- [Supplied text]
________________
TV crews would come to our home and set up cameras to capture Ribhi with his American wife and two adorable children. He wasn’t fired from his engineering job. His fellow engineers thought it quite fascinating he was on TV. We organized seminars and invited the Ambassadors from Syria and Iraq to come and speak. The cachet of having a 501c3, a charity, was really helpful. Over those two years, we became one of the major faces in Chicago of the Palestinian quest for recognition and justice.

That all changed in September 1970 when members of the Popular Front for the Liberation of Palestine (PFLP) hijacked four airliners flying to New York City and London. Three were forced to land at Dawson’s Field, a remote desert airstrip near Zarqa, Jordan which then became the PFLP’s “Revolutionary Airport”. By the time it was all over, one hijacker had been killed and one injury reported. The media was on the phone to us the minute the hijackings occurred. We knew nothing, but I had already taught Ribhi how to use their questions to talk about why these hijackings would occur, the frustration of not being heard by the international community and the desire to return home to Palestine.
________________
- [Given information]
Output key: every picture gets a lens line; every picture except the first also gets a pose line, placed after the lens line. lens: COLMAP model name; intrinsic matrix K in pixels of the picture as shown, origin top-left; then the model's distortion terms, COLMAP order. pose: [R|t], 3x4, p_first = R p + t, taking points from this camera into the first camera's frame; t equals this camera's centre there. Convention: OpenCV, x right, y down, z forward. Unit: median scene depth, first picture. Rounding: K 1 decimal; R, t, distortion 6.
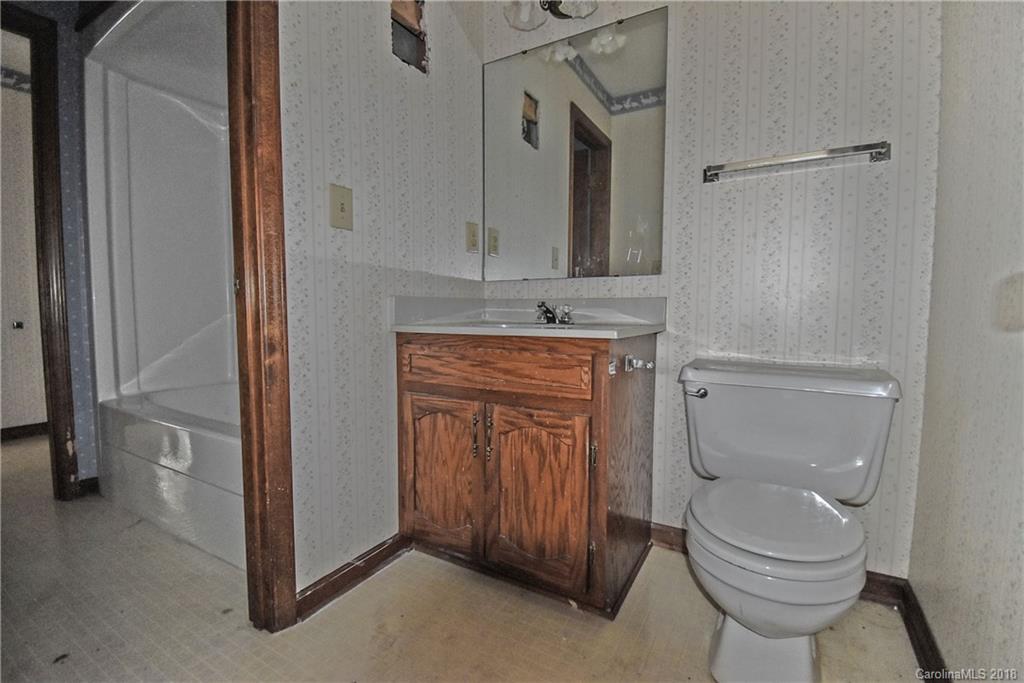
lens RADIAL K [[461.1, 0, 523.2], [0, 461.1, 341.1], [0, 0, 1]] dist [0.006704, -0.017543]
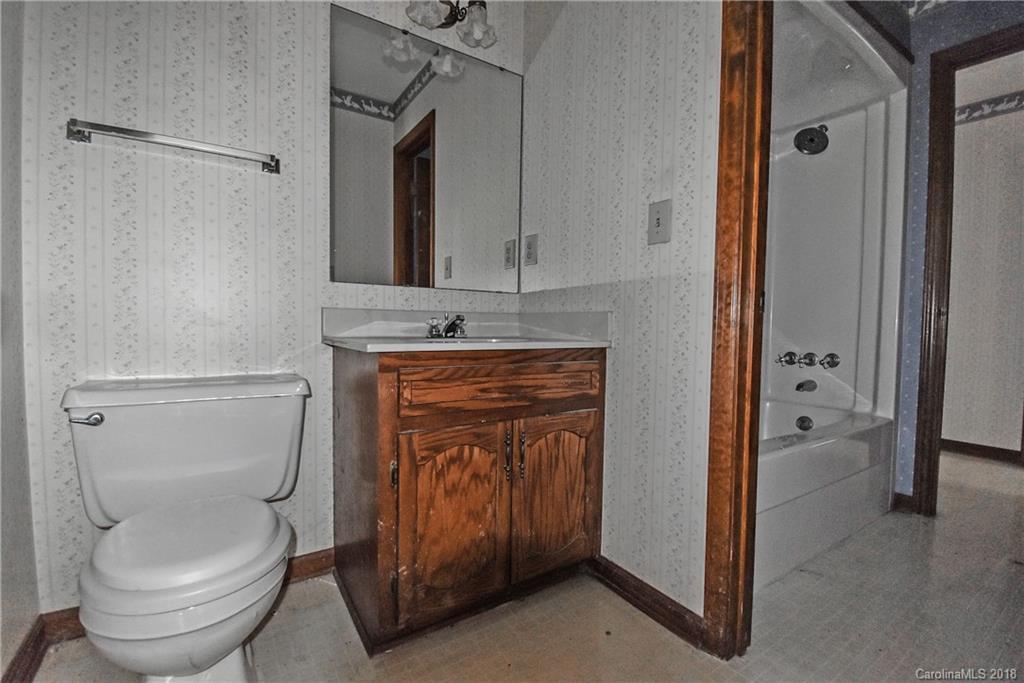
________________
- [Task requirements]
A - Turn the paragraph of the excerpt that begins "TV crews would come" into a short bulleted list that keeps its main facts.
B - In the excerpt, rename "Dawson’s Field" as "Dawson Airstrip" and write out the passage starting with "That all changed" and going on through "home to Palestine.".

- [Per-task outputs]
A -
- TV crews came to our home to film Ribhi with his American wife and two children.
- He kept his engineering job, and his fellow engineers found it fascinating that he was on TV.
- We organized seminars and invited the Ambassadors from Syria and Iraq to speak.
- Having a 501c3 charity gave us helpful cachet.
- Over those two years, we became one of Chicago's major faces of the Palestinian quest for recognition and justice.

B -
That all changed in September 1970 when members of the Popular Front for the Liberation of Palestine (PFLP) hijacked four airliners flying to New York City and London. Three were forced to land at Dawson Airstrip, a remote desert airstrip near Zarqa, Jordan which then became the PFLP’s “Revolutionary Airport”. By the time it was all over, one hijacker had been killed and one injury reported. The media was on the phone to us the minute the hijackings occurred. We knew nothing, but I had already taught Ribhi how to use their questions to talk about why these hijackings would occur, the frustration of not being heard by the international community and the desire to return home to Palestine.